Team GB have won gold in team eventing at the Tokyo Olympics for the first time in nearly 50 years.
Laura Collett, Tom McEwen and Oliver Townend secured Great Britain’s 11th gold at this year’s Games – the team’s 33rd medal in total.
All three riders were making their Olympic debut, but delivered high-class displays to end a 49-year wait for team gold.
Heading into the closing stages of the competition, the team led by 17.9 penalties following their outstanding cross-country rounds on Sunday.
Townend was the final British rider to go, but thanks to the impressive lead, he had the luxury of knowing he could knock four fences down and still secure the Olympic title.

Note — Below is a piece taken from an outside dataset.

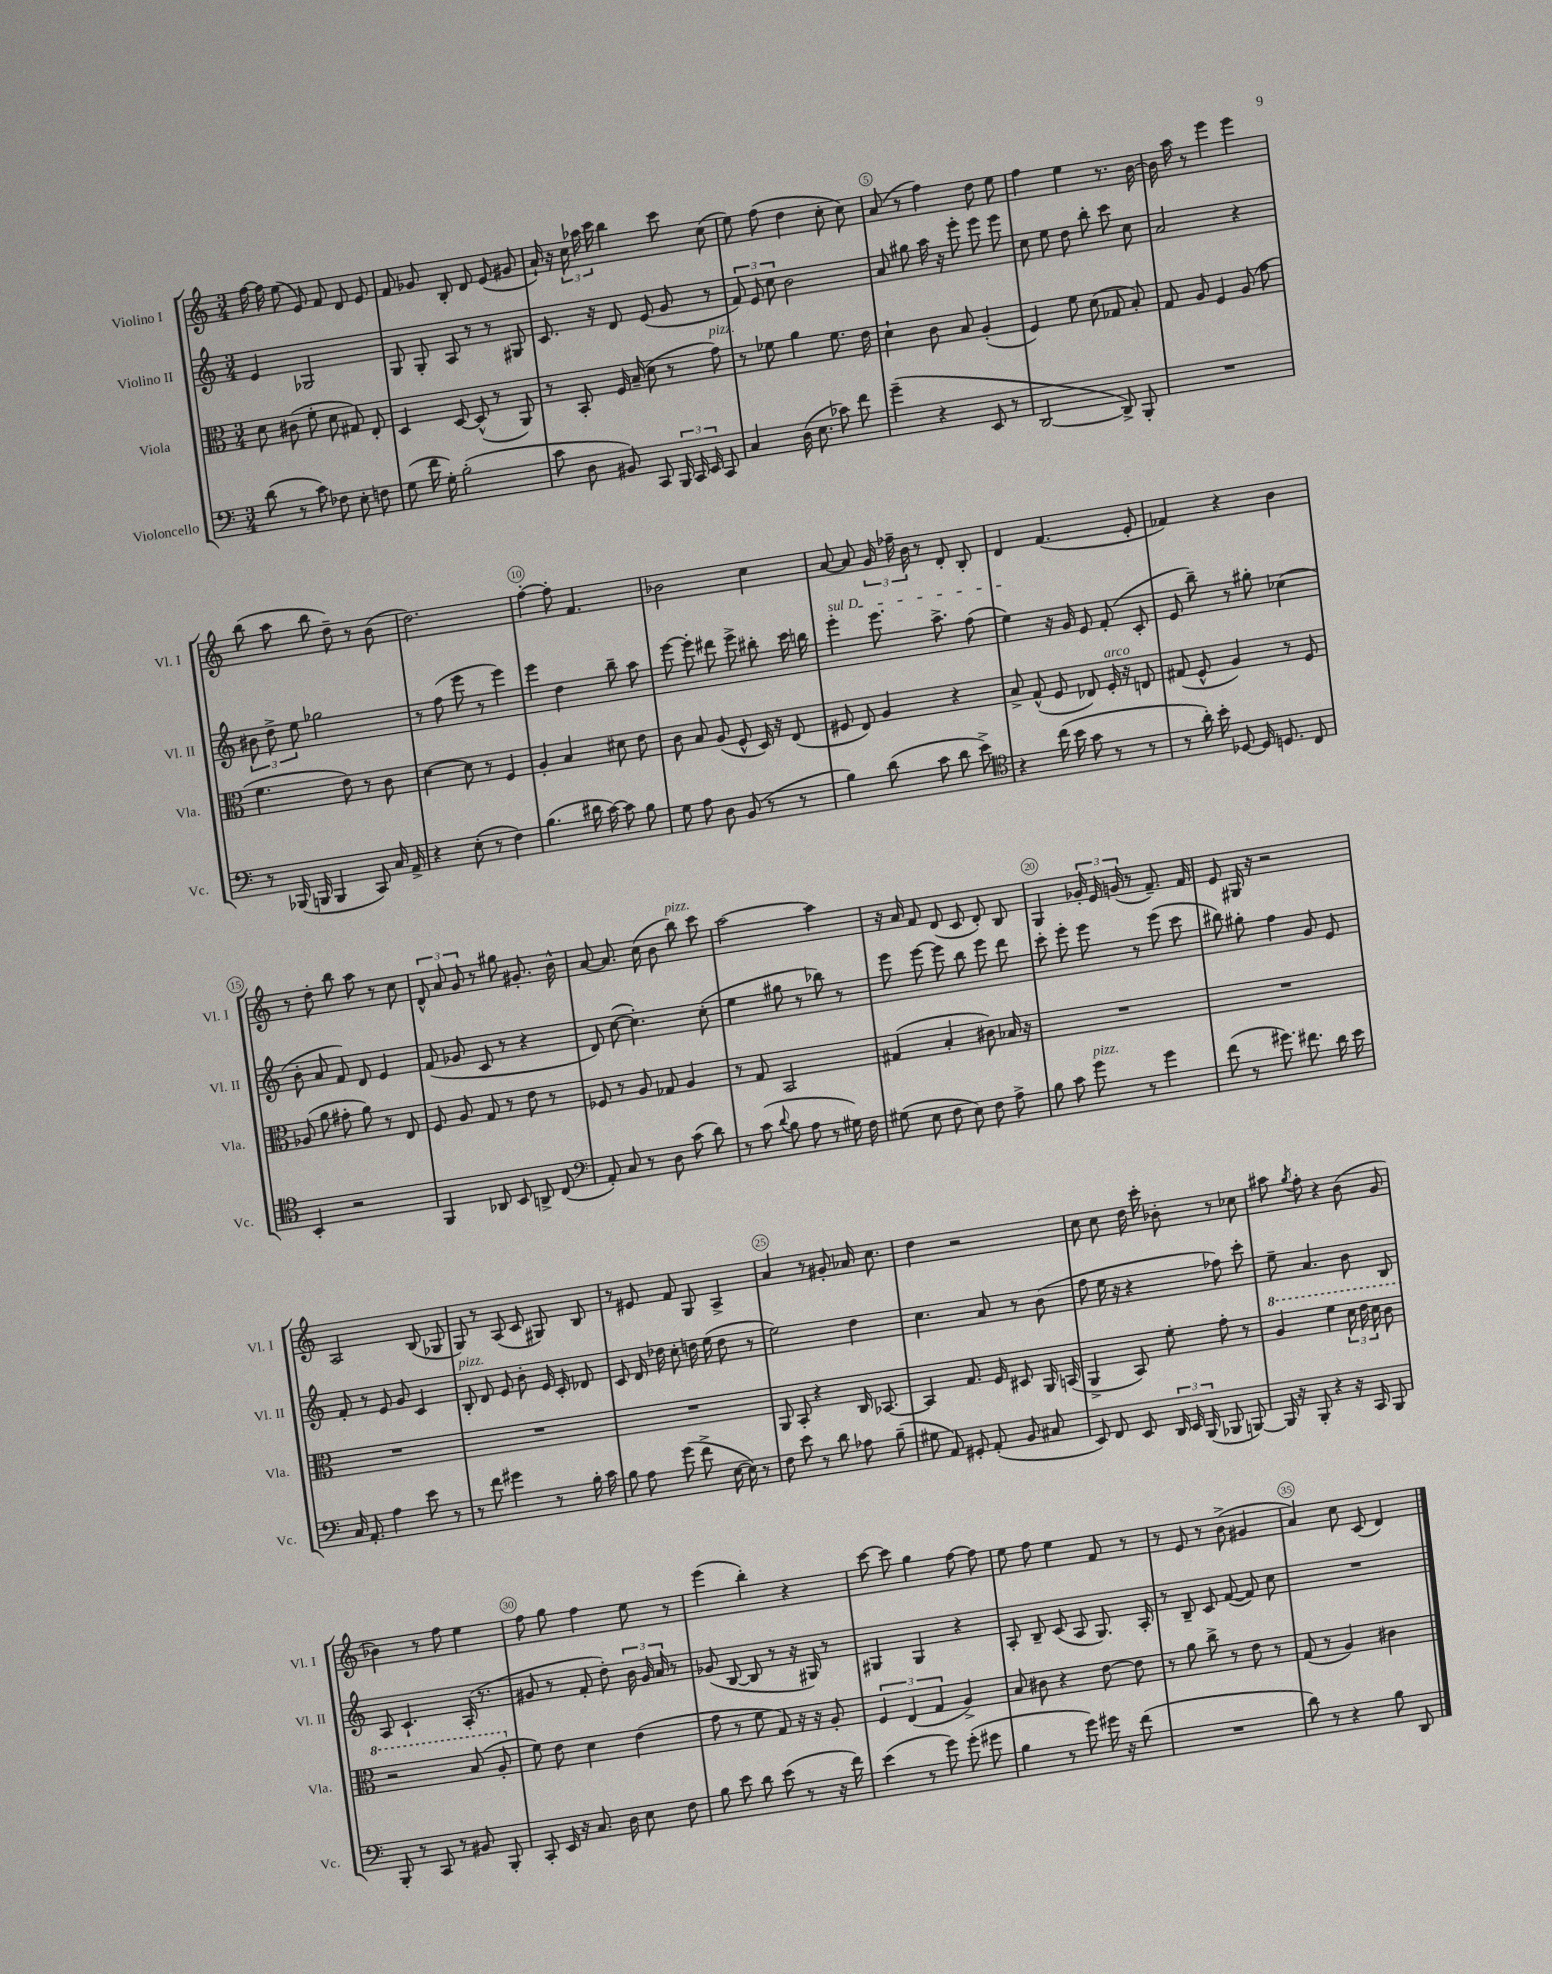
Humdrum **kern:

Laura Collett, riding London 52, competes during the equestrian eventing in Tokyo. Pic: AP
McEwen went clear riding Toledo De Kerser, Collett had four faults aboard London 52 and Townend also collected four with Ballaghmor Class.
Britain finished on a score of 86.30, with Australia taking silver and France the bronze.
It is the third equestrian medal in Tokyo for Team GB following Charlotte Dujardin, Carl Hester and Charlotte Fry winning dressage team bronze, and Dujardin also collecting an individual bronze.
It is Great Britain’s first Olympic team gold in eventing since Munich 1972 and is only GB’s third eventing gold in total.
Attention now switches to the individual final later today, with Townend starting the showjumping phase in the silver medal position behind Germany’s Julia Krajewski.
Great Britain’s Oliver Townend riding Ballaghmor Class
McEwen is in bronze position and Collett is in fifth, putting them all within reach of further medals.
Speaking to the BBC, Townend said: “It’s unreal, it’s still not sunk in. We have another round to jump so focus [is] on that but there will be a big celebration and I don’t think it will be with a cup of tea and a biscuit.”
Reflecting on his round, McEwen said: “My nerves were fine. They [Townend and Collett] are both brilliant riders, and I had no doubt they would pull it straight out of the bag quite easily and comfortably.”
And Collett, who dropped places individually after having one fence down, added: “He [London 52] was his normal self at the start, then I think there was a reflection off the water and he just spooked, basically.
“He got it back together. It’s a shame, but it could have been a whole lot worse in that situation. It was a very clever course.”
She said it was a “dream come true” to be at the Olympics and “to be lucky enough” to have a horse like London 52.